The Actually Interesting Future Part
Okay, I’ve been a bit skeptical above. Let me be honest about the part that does feel genuinely different.
The apps that figured out what AI is actually good for uncertainty, ambiguity, language, context-switching are doing something we haven’t had before.
Linear (project management) added AI that can triage a bug report, connect it to related past issues, suggest an owner, and draft a response that all without the PM touching anything. That’s not a gimmick. That’s hours of coordination work disappearing.
Cursor (code editor) can hold the context of your entire codebase, understand what you’re trying to build, and make multi-file edits while explaining its reasoning. It genuinely changes how code gets written.
The pattern in the good ones: AI handling the context-heavy, ambiguous parts of workflows that humans find tedious, but machines find trivial. Not replacing decision-making. Eliminating the surrounding friction.
That gap between “AI that does the gimmick” and “AI that removes real friction” is where the interesting engineering problems live. And you’re in the right major to solve them.
TL; DR (For the Person Who Scrolled Here First)
Every app has AI because the cost to add it crashed and investors are demanding it
Most of it is noise, but the signal is real: RAG and agentic features genuinely change workflows
The skill to develop isn’t “how to add AI” and it’s “when AI is the right tool vs overkill”
You’re entering the industry at a weird but genuinely interesting moment
Build something real. Not a wrapper. Something where the AI is doing the hard, ambiguous part.
To Conclude this, if you think “Should I Care?”
Yeah, actually you should. But not because AI is magic, and not because every sparkle button deserves your respect.

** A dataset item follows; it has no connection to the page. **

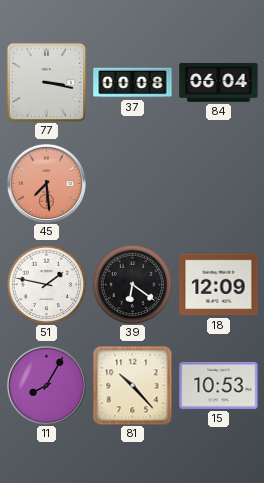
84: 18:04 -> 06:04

But because it is AI - era where the exact moment the industry is figuring out what this technology is actually for. That’s rare to be honest... Most engineers inherit a mature ecosystem. You get to help define this one.
The companies that survive this wave won’t be the ones that added AI the fastest. They’ll be the ones that added it right where it genuinely removed friction, saved time, or made something possible that wasn’t before. And the engineers behind those decisions? They understood both the tech and the why.
That’s the real opportunity sitting inside all this noise. Figure it out.
I hope this made you pause for a second and think about what kind of era we’re actually moving through right now.